* _RECORDS SHOWN_:

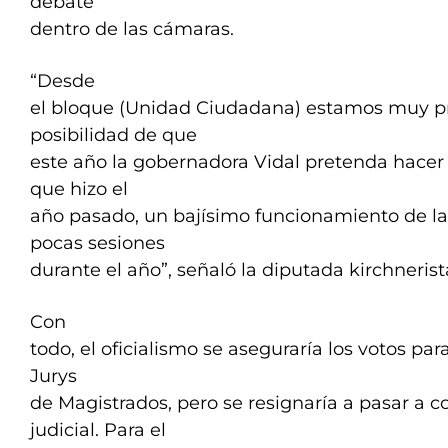
debate
dentro de las cámaras.
“Desde
el bloque (Unidad Ciudadana) estamos muy p
posibilidad de que
este año la gobernadora Vidal pretenda hacer c
que hizo el
año pasado, un bajísimo funcionamiento de l
pocas sesiones
durante el año”, señaló la diputada kirchnerist
Con
todo, el oficialismo se aseguraría los votos para
Jurys
de Magistrados, pero se resignaría a pasar a 
judicial. Para el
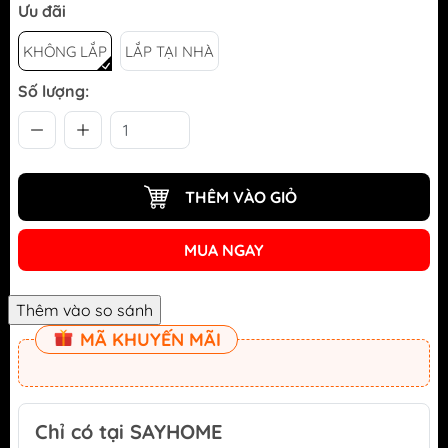
Ưu đãi
KHÔNG LẮP
LẮP TẠI NHÀ
Số lượng:
THÊM VÀO GIỎ
MUA NGAY
MÃ KHUYẾN MÃI
Chỉ có tại SAYHOME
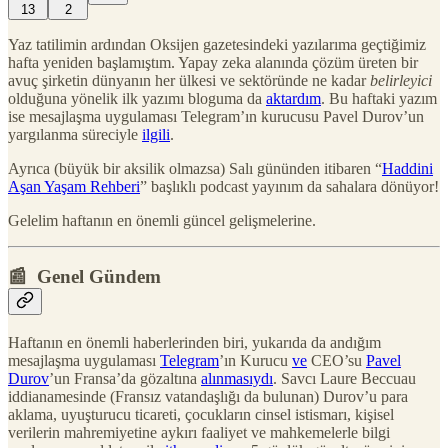
13
2
Yaz tatilimin ardından Oksijen gazetesindeki yazılarıma geçtiğimiz
hafta yeniden başlamıştım. Yapay zeka alanında çözüm üreten bir
avuç şirketin dünyanın her ülkesi ve sektöründe ne kadar
belirleyici
olduğuna yönelik ilk yazımı bloguma da
aktardım
. Bu haftaki yazım
ise mesajlaşma uygulaması Telegram’ın kurucusu Pavel Durov’un
yargılanma süreciyle
ilgili
.
Ayrıca (büyük bir aksilik olmazsa) Salı gününden itibaren “
Haddini
Aşan Yaşam Rehberi
” başlıklı podcast yayınım da sahalara dönüyor!
Gelelim haftanın en önemli güncel gelişmelerine.
📰 Genel Gündem
Haftanın en önemli haberlerinden biri, yukarıda da andığım
mesajlaşma uygulaması
Telegram
’ın Kurucu
ve
CEO’su
Pavel
Durov
’un Fransa’da gözaltına
alınmasıydı
. Savcı Laure Beccuau
iddianamesinde (Fransız vatandaşlığı da bulunan) Durov’u para
aklama, uyuşturucu ticareti, çocukların cinsel istismarı, kişisel
verilerin mahremiyetine aykırı faaliyet ve mahkemelerle bilgi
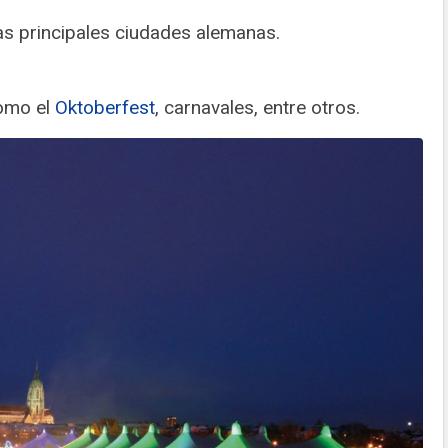
as principales ciudades alemanas.
como el
Oktoberfest
, carnavales, entre otros.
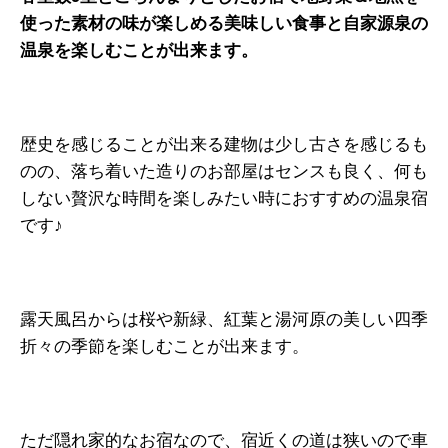
使った素材の味が楽しめる美味しい食事と自家源泉の
温泉を楽しむことが出来ます。
歴史を感じることが出来る建物は少し古さを感じるも
のの、落ち着いた造りのお部屋はセンスも良く、何も
しない贅沢な時間を楽しみたい時におすすめの温泉宿
です♪
露天風呂からは桜や新緑、紅葉と湯河原の美しい四季
折々の季節を楽しむことが出来ます。
ただ隠れ家的なお宿なので、宿近くの道は狭いので車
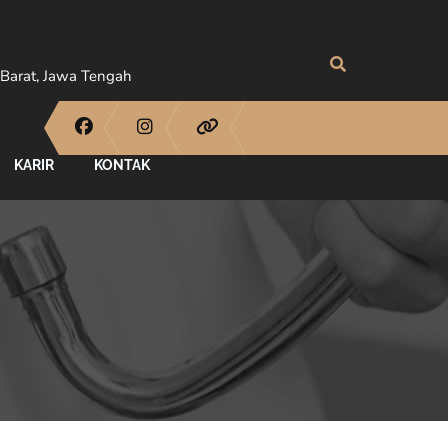
Barat, Jawa Tengah
KARIR
KONTAK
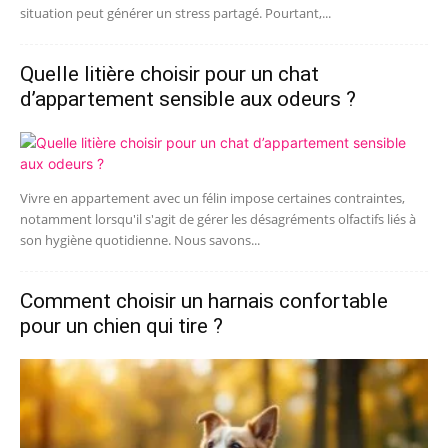
situation peut générer un stress partagé. Pourtant,...
Quelle litière choisir pour un chat
d’appartement sensible aux odeurs ?
Vivre en appartement avec un félin impose certaines contraintes,
notamment lorsqu'il s'agit de gérer les désagréments olfactifs liés à
son hygiène quotidienne. Nous savons...
Comment choisir un harnais confortable
pour un chien qui tire ?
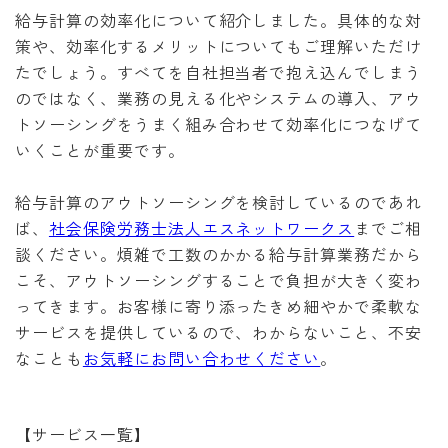
給与計算の効率化について紹介しました。具体的な対
策や、効率化するメリットについてもご理解いただけ
たでしょう。すべてを自社担当者で抱え込んでしまう
のではなく、業務の見える化やシステムの導入、アウ
トソーシングをうまく組み合わせて効率化につなげて
いくことが重要です。
給与計算のアウトソーシングを検討しているのであれ
ば、
社会保険労務士法人エスネットワークス
までご相
談ください。煩雑で工数のかかる給与計算業務だから
こそ、アウトソーシングすることで負担が大きく変わ
ってきます。お客様に寄り添ったきめ細やかで柔軟な
サービスを提供しているので、わからないこと、不安
なことも
お気軽にお問い合わせください
。
【サービス一覧】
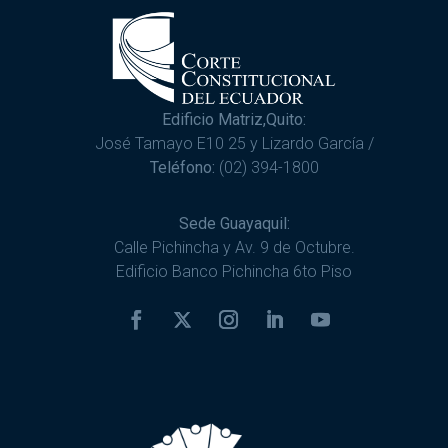
Edificio Matriz,Quito:
José Tamayo E10 25 y Lizardo García /
Teléfono:
(02) 394-1800
Sede Guayaquil:
Calle Pichincha y Av. 9 de Octubre.
Edificio Banco Pichincha 6to Piso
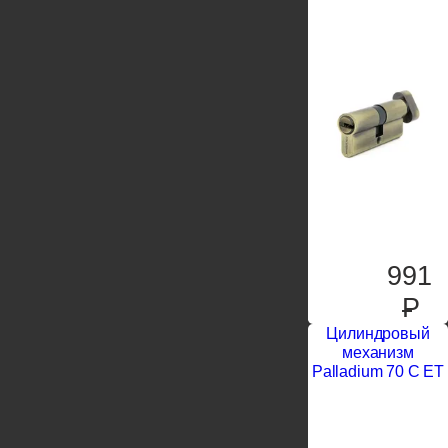
991
P
Цилиндровый
механизм
Palladium 70 C ET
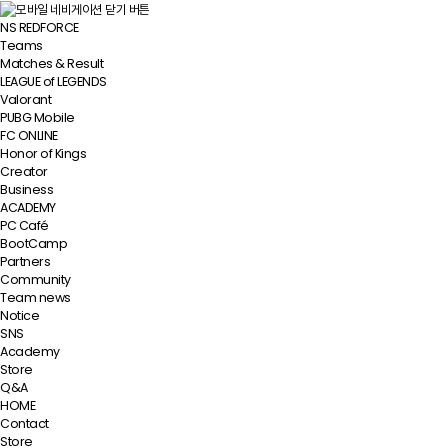
NS REDFORCE
Teams
Matches & Result
LEAGUE of LEGENDS
Valorant
PUBG Mobile
FC ONLINE
Honor of Kings
Creator
Business
ACADEMY
PC Café
BootCamp
Partners
Community
Team news
Notice
SNS
Academy
Store
Q&A
HOME
Contact
Store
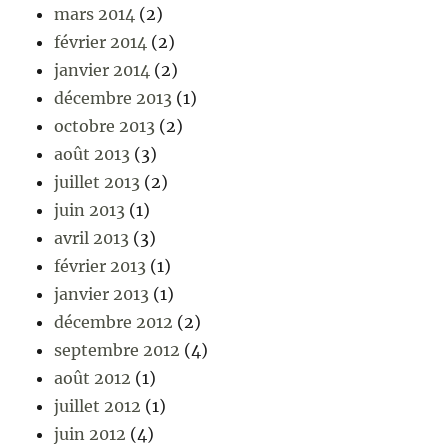
mars 2014
(2)
février 2014
(2)
janvier 2014
(2)
décembre 2013
(1)
octobre 2013
(2)
août 2013
(3)
juillet 2013
(2)
juin 2013
(1)
avril 2013
(3)
février 2013
(1)
janvier 2013
(1)
décembre 2012
(2)
septembre 2012
(4)
août 2012
(1)
juillet 2012
(1)
juin 2012
(4)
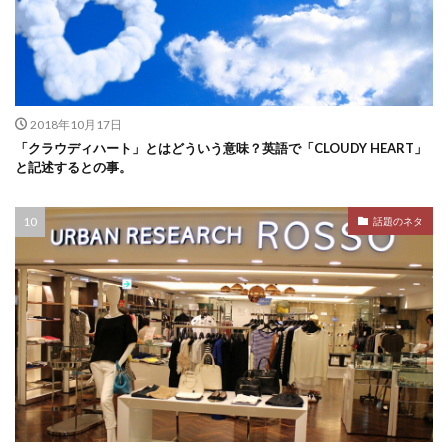
2018年10月17日
「クラウディハート」とはどういう意味？英語で「CLOUDY HEART」
と記述するとの事。
話題のネタ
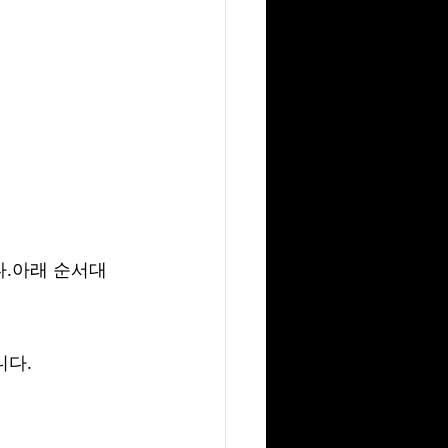
다.아래 순서대
니다.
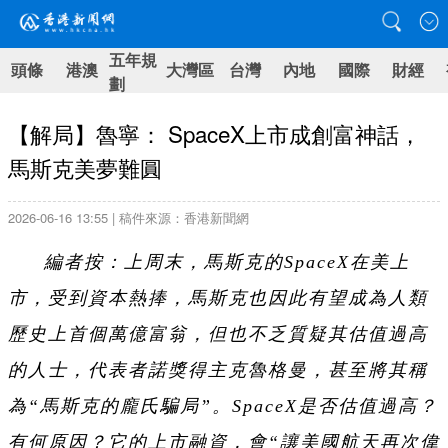
五年規
頭條
港澳
大灣區
台灣
內地
國際
財經
劃
【解局】魯寧： SpaceX上市成創富神話，
馬斯克美夢難圓
2026-06-16 13:55 | 稿件來源：香港新聞網
編者按：上周末，馬斯克的SpaceX在美上
市，受到資本熱捧，馬斯克也因此有望成為人類
歷史上首個萬億富翁，但也不乏質疑其估值過高
的人士，代表者諾獎得主克魯格曼，甚至將其稱
為“馬斯克的龐氏騙局”。SpaceX是否估值過高？
有何原因？它的上市融資，會“讓美國航天再次偉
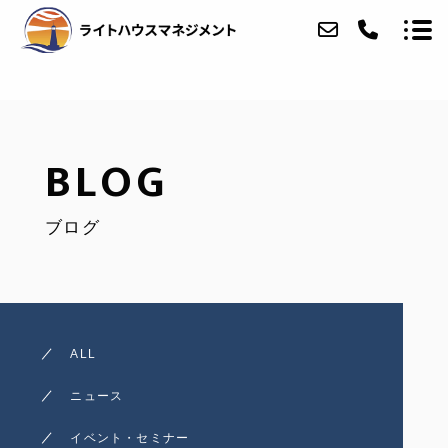
ABOUT
BLOG
SERVICE
ブログ
ACCESS
BLOG
CONTACT
ALL
ニュース
イベント・セミナー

* _WHAT IS NEEDED_:
Could you set down, exactly as written, every line from the start of the records above through the line containing "pocas sesiones", leaving the pictures out?

* _COMPLETED EXERCISE_:
debate
dentro de las cámaras.
“Desde
el bloque (Unidad Ciudadana) estamos muy p
posibilidad de que
este año la gobernadora Vidal pretenda hacer c
que hizo el
año pasado, un bajísimo funcionamiento de l
pocas sesiones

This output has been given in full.